• [Data to process]:
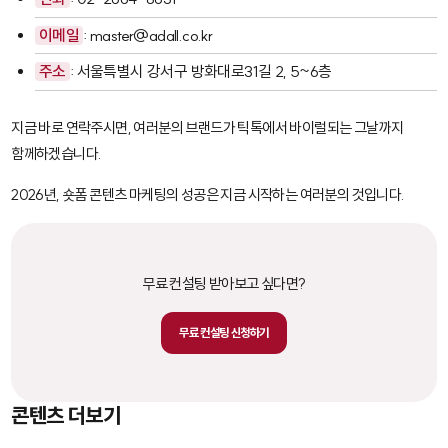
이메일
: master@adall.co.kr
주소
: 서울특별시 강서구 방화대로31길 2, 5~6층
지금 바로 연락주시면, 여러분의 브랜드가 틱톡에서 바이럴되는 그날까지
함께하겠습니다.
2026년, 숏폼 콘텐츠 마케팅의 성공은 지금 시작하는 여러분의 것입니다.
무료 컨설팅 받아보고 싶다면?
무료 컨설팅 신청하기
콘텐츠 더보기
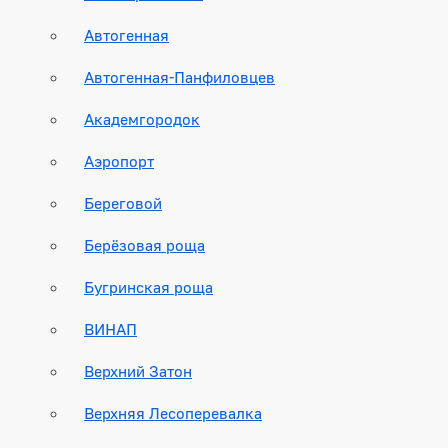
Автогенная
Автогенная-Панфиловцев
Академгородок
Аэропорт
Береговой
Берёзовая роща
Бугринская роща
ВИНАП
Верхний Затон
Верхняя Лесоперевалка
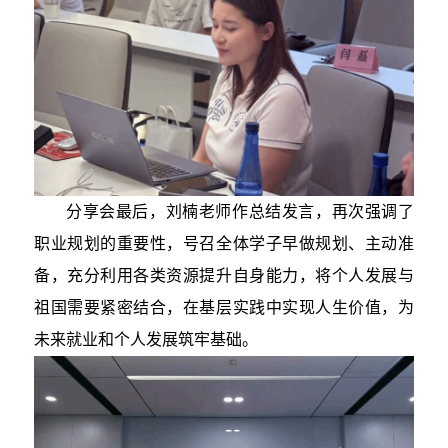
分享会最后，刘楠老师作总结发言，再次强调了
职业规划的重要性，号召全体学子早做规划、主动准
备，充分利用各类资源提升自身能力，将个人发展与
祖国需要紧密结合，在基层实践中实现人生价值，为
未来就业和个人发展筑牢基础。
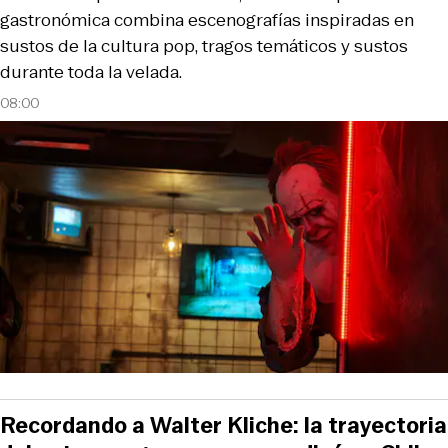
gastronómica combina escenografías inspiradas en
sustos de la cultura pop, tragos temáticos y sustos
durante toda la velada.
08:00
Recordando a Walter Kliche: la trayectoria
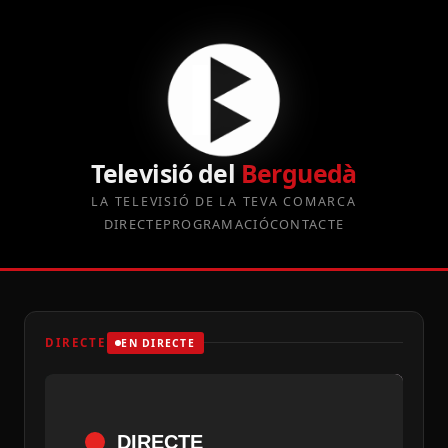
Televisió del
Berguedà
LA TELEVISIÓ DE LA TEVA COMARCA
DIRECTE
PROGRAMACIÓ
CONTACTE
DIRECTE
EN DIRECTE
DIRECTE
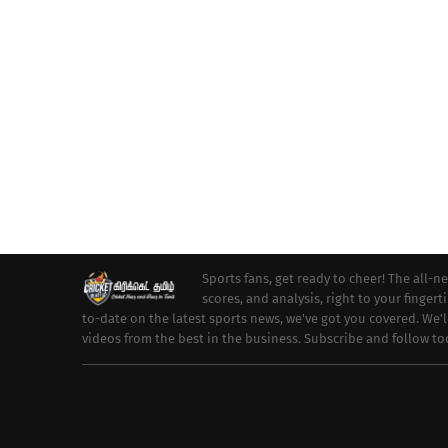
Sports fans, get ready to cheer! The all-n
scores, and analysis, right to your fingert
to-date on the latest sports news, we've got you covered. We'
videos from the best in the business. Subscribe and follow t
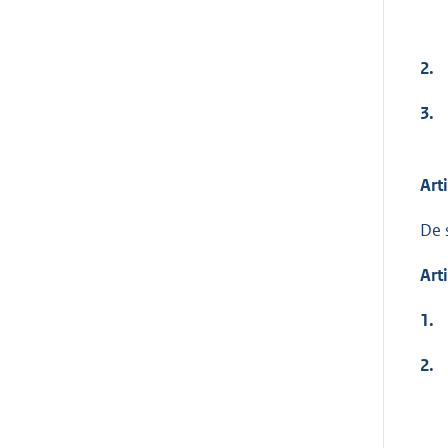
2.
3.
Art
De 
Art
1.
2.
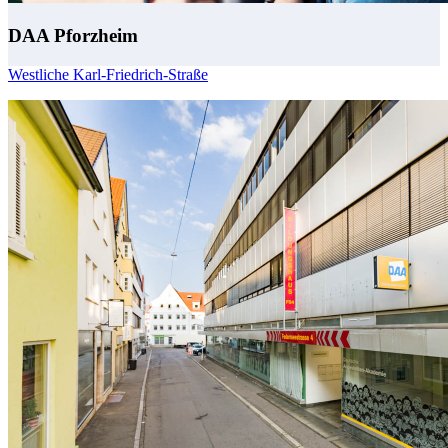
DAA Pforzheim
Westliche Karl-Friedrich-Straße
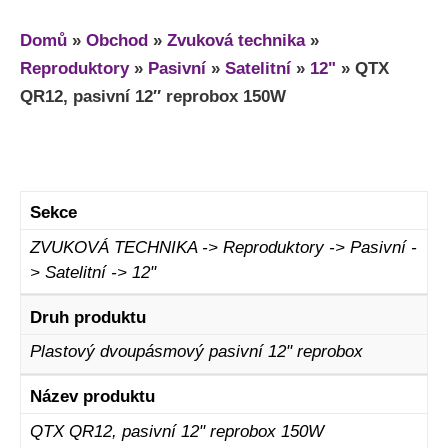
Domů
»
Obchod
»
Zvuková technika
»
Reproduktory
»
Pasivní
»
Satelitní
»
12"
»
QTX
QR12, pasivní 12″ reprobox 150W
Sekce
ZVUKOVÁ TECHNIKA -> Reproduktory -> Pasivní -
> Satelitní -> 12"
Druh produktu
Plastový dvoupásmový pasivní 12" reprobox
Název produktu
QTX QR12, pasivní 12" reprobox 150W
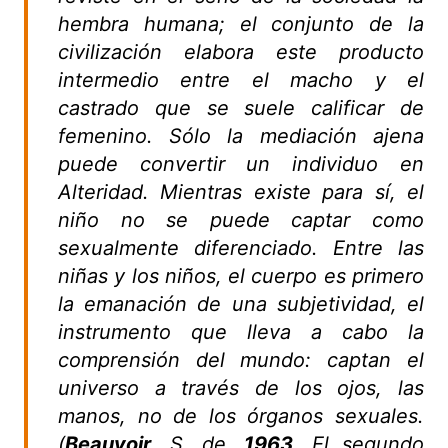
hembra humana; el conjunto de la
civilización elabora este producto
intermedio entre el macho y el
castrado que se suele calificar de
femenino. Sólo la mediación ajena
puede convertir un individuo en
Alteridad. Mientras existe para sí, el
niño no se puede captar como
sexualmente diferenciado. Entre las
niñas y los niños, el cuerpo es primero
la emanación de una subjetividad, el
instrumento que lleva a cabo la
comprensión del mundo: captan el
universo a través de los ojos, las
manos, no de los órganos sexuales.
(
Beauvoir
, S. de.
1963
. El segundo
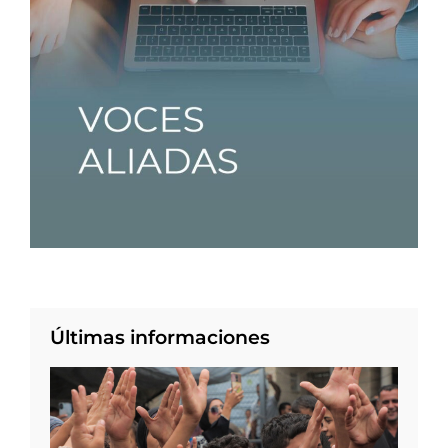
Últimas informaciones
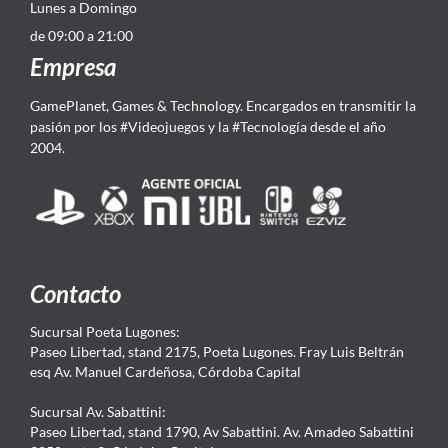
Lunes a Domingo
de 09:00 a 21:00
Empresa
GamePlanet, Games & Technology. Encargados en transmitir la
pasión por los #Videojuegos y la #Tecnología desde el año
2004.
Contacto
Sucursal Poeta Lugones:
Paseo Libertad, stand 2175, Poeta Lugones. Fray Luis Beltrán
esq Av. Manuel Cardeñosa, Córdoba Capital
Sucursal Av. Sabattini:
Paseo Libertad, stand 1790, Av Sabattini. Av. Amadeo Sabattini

---

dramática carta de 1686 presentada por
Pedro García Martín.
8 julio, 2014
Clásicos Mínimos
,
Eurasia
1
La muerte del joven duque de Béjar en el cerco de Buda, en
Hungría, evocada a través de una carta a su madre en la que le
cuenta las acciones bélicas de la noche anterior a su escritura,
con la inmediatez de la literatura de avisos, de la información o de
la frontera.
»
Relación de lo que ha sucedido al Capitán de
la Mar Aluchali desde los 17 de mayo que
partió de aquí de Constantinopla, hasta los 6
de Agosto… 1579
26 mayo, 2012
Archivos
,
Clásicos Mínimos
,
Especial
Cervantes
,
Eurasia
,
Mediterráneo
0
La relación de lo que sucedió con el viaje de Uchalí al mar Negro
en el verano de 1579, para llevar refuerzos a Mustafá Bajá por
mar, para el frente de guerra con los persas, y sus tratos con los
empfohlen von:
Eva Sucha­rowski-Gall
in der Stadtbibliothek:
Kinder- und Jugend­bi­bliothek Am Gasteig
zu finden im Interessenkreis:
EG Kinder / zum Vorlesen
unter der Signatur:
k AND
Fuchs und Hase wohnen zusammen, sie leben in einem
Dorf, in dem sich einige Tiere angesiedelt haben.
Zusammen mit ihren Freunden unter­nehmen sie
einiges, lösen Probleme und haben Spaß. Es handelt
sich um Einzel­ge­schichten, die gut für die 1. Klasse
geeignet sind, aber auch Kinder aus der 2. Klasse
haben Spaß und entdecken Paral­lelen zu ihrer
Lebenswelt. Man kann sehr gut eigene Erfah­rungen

---

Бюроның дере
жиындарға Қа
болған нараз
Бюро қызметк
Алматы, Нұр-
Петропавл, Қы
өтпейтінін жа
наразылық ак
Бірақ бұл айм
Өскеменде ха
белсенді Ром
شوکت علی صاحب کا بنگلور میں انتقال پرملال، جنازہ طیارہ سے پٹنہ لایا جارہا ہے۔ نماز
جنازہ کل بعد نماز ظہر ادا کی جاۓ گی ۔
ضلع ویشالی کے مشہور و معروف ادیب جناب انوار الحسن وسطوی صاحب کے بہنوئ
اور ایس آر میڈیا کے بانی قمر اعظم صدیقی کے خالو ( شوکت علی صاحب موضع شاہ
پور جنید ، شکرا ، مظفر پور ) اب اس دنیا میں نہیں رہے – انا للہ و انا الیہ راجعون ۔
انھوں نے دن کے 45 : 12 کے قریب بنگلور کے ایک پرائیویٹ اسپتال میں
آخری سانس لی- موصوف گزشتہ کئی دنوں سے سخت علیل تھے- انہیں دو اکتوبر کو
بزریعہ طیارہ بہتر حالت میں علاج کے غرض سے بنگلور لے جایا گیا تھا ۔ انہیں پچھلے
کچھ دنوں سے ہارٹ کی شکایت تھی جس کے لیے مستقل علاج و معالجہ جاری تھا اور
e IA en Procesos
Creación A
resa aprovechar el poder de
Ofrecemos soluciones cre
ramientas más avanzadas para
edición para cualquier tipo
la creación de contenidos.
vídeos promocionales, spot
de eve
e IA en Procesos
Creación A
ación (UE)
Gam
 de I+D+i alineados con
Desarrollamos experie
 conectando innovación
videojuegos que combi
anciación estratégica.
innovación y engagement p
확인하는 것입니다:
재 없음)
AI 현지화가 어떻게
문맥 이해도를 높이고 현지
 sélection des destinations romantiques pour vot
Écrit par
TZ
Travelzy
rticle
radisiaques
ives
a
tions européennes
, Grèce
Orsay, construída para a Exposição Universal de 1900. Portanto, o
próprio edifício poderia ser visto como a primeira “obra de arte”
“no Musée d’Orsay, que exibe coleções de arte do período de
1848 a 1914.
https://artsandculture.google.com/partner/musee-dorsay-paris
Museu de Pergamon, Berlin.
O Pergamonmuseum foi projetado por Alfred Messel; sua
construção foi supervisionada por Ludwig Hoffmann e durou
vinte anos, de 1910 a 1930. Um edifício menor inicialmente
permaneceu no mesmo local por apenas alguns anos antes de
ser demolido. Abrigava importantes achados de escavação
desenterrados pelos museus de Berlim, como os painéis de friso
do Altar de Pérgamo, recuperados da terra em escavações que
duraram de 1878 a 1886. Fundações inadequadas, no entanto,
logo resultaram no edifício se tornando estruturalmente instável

• [Your goal]: Wherever a line in the entries holds "صاحب", copy that line.

• [Reply to the exercise]:
شوکت علی صاحب کا بنگلور میں انتقال پرملال، جنازہ طیارہ سے پٹنہ لایا جارہا ہے۔ نماز
ضلع ویشالی کے مشہور و معروف ادیب جناب انوار الحسن وسطوی صاحب کے بہنوئ
اور ایس آر میڈیا کے بانی قمر اعظم صدیقی کے خالو ( شوکت علی صاحب موضع شاہ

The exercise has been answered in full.